Stephanie Thacker, an Obama appointee, said a convicted scholar’s speech in a terrorism case and Trump’s remarks sound “the same.”

It’s been almost five years since President Donald Trump stood on the Ellipse and exhorted his followers to march on the Capitol as lawmakers were preparing to certify Joe Biden’s election victory. But that jarring prelude to the Capitol riot is still resounding in the courts.
Two federal judges hearing an appeal Friday in a long-running terrorism case seized on that provocative example as they tried to divine the line between First Amendment-protected speech and the punishable act of aiding and abetting a crime.

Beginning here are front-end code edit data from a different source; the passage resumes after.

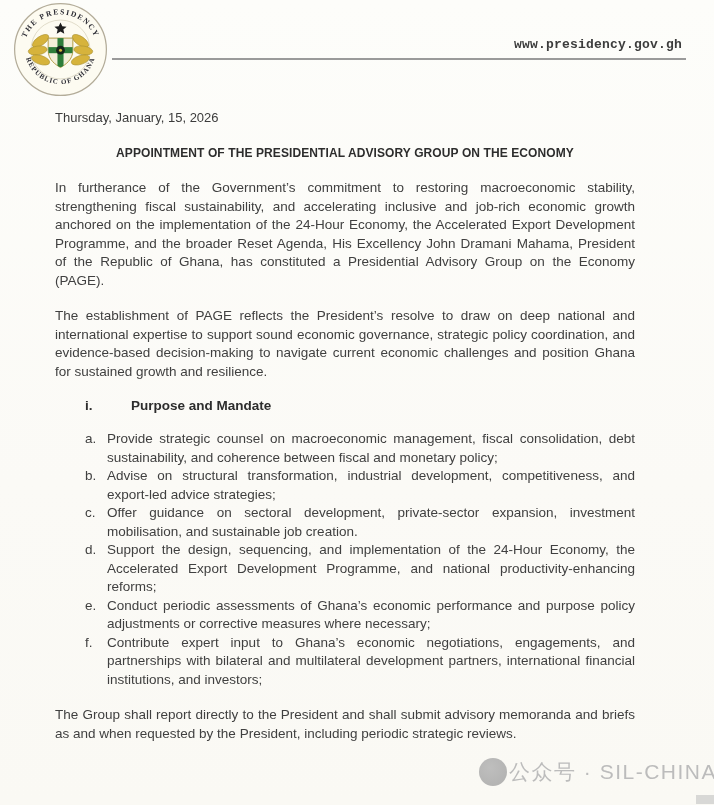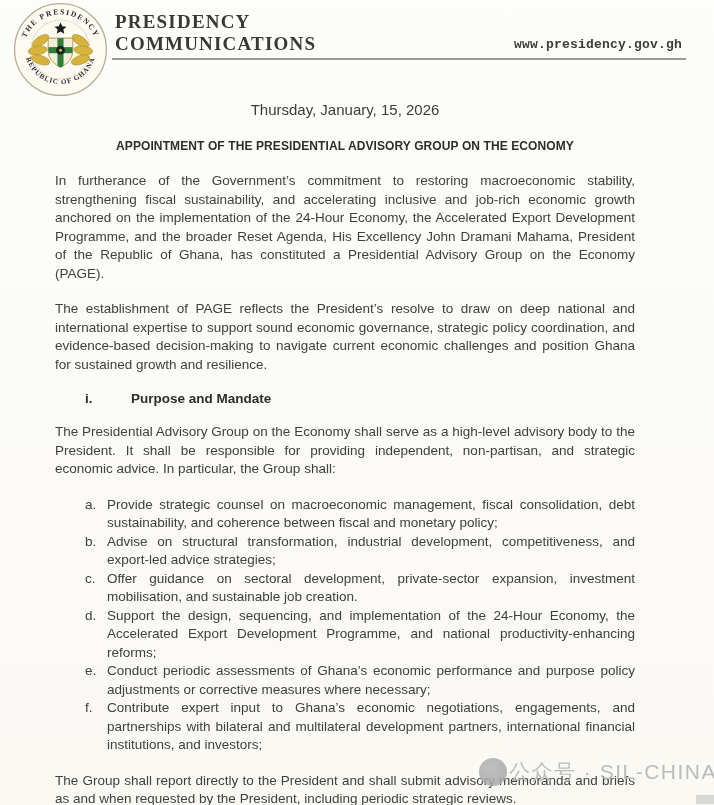--- a/index.html
+++ b/index.html
@@ -36,21 +36,21 @@
   .gold{fill:var(--seal-gold);stroke:var(--seal-gold-dark);stroke-width:.6;}
   .org{position:absolute;left:115px;top:11px;
     font-family:"Liberation Serif", serif;font-weight:700;
     font-size:19px;line-height:22px;letter-spacing:1.2px;color:#383838;}
   .website{position:absolute;right:32px;top:37px;
     font-size:13px;font-weight:700;color:#3c3c3c;letter-spacing:.2px;text-decoration:none;font-family:Liberation Mono, monospace;}
   .header-rule{position:absolute;left:112px;right:28px;top:58px;height:2px;
     background:var(--rule);}
   
   .content{position:absolute;top:86px;left:55px;width:580px;}
-  .date{margin-top:15px;text-align:center;font-size:15px;color:#3c3c3c;}
+  .date{margin-top:24px;text-align:left;font-size:13px;color:#3c3c3c;}
   .title{margin:21px 0 0 0;text-align:center;font-size:12px;font-weight:700;
     color:var(--heading);letter-spacing:.1px;}
   p.para{margin:0;margin-top:17px;font-size:13.5px;line-height:18.5px;
     text-align:justify;text-justify:inter-word;}
   p.para.first{margin-top:19px;}
   .section-heading{margin-top:17px;font-size:13.5px;font-weight:700;color:var(--heading);
     display:flex;}
   .section-number{margin-left:30px;width:46px;}
   .mandate-list{margin-top:17px;}
   .mandate-item{display:flex;font-size:13.5px;line-height:18.5px;}
@@ -99,24 +99,20 @@
         <path d="M37,38 h26 v13 c0,10 -8,15 -13,18 c-5,-3 -13,-8 -13,-18 Z" fill="#f3eed9" stroke="var(--seal-gold-dark)" stroke-width="0.9"></path>
         <g clip-path="url(#shieldClip)">
           <rect x="46.8" y="38" width="6.4" height="31" fill="var(--seal-green)"></rect>
           <rect x="37" y="47.5" width="26" height="6.4" fill="var(--seal-green)"></rect>
           <circle cx="50" cy="50.7" r="4.6" fill="#15241a"></circle>
           <circle cx="50" cy="50.7" r="1.6" fill="var(--seal-gold)"></circle>
         </g>
       </g>
     </svg>
 
-    <div class="org">
-      <div>PRESIDENCY</div>
-      <div>COMMUNICATIONS</div>
-    </div>
 
     <a class="website" href="#">www.presidency.gov.gh</a>
 
     <div class="header-rule"></div>
   </div>
 
   <div class="content">
 
     <div class="date">Thursday, January, 15, 2026</div>
 
@@ -124,21 +120,20 @@
 
     <p class="para first">In furtherance of the Government’s commitment to restoring macroeconomic stability, strengthening fiscal sustainability, and accelerating inclusive and job-rich economic growth anchored on the implementation of the 24-Hour Economy, the Accelerated Export Development Programme, and the broader Reset Agenda, His Excellency John Dramani Mahama, President of the Republic of Ghana, has constituted a Presidential Advisory Group on the Economy (PAGE).</p>
 
     <p class="para">The establishment of PAGE reflects the President’s resolve to draw on deep national and international expertise to support sound economic governance, strategic policy coordination, and evidence-based decision-making to navigate current economic challenges and position Ghana for sustained growth and resilience.</p>
 
     <div class="section-heading">
       <span class="section-number">i.</span>
       <span>Purpose and Mandate</span>
     </div>
 
-    <p class="para">The Presidential Advisory Group on the Economy shall serve as a high-level advisory body to the President. It shall be responsible for providing independent, non-partisan, and strategic economic advice. In particular, the Group shall:</p>
 
     <div class="mandate-list">
         <div class="mandate-item">
     <span class="li-marker">a.</span>
     <span class="li-text">Provide strategic counsel on macroeconomic management, fiscal consolidation, debt sustainability, and coherence between fiscal and monetary policy;</span>
   </div>
         <div class="mandate-item">
     <span class="li-marker">b.</span>
     <span class="li-text">Advise on structural transformation, industrial development, competitiveness, and export-led advice strategies;</span>
   </div>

“What if a large group of people, angry at Congress, gathered on the Washington Mall, some of whom have firearms, and are known to have firearms, and a leader stood in front of them, here, right in front of them, not in another country, and said, ‘Go down the street and fight like hell. I’ll be there with you,’” said Judge Stephanie Thacker, an Obama appointee on the 4th Circuit Court of Appeals.
Thacker raised Trump’s speech as federal prosecutor Gordon Kromberg tried to defend the 2005 convictions of Muslim scholar and cancer researcher Ali Al-Timimi for encouraging more than a dozen young men to travel to Pakistan for military training to prepare to defend the Taliban in Afghanistan against an expected U.S. attack after Sept. 11, 2001. A judge last fall overturned some of Al-Timimi’s convictions.
Kromberg declined to take a stance on Trump’s actions, but insisted Al-Timimi’s case differed because some of the Muslim scholar’s exhortations were delivered in a meeting where precautions were taken to keep it secret. “I take no position on what happens when a public speaker speaks on television to the world, as opposed to someone who knows that he’s doing something illegal, because he says, ‘Turn off the phones, close the shades,’” the prosecutor said.
But Thacker said Trump’s remarks seemed to cross the line, under the government’s theory.
“To me, it sounds the same. So, if what you’re advocating is a crime, then what I just said is a crime — may be a crime,” she said.
Trump’s statements at the Ellipse on Jan. 6, 2021, did form part of special counsel Jack Smith’s case charging Trump with involvement in a criminal conspiracy to overturn the results of the 2020 presidential election. Smith dismissed that case after Trump won the 2024 presidential race.
In 2022, a judge handling several civil lawsuits over the Jan. 6 riot rejected arguments by Trump’s lawyers that he was immune from legal action over his statements that day because they were protected by the First Amendment. U.S. District Judge Amit Mehta, an Obama appointee, ruled Trump’s awareness that some of his followers were armed, coupled with his fiery public remarks, might be enough to make him liable for inciting the riot. Those lawsuits are still pending.
During the argument session in Richmond, Virginia on Friday, both Judge James Wynn and defense attorney Geremy Kamens noted Trump’s actions were closer in time and physical distance than the crimes Al-Timimi was convicted of aiding. “In that instance, the criminal conduct or what actually happened was much closer than in this case,” said Wynn, an Obama appointee.
Al-Timimi was sentenced to life in prison in 2005 for crimes including soliciting treason in connection with cases often referred to as the ‘Virginia jihad’ or paintball cases, after a type of training undertaken by some of the defendants. He was released to home detention in 2020 due to the coronavirus pandemic and ongoing legal wrangling over his convictions.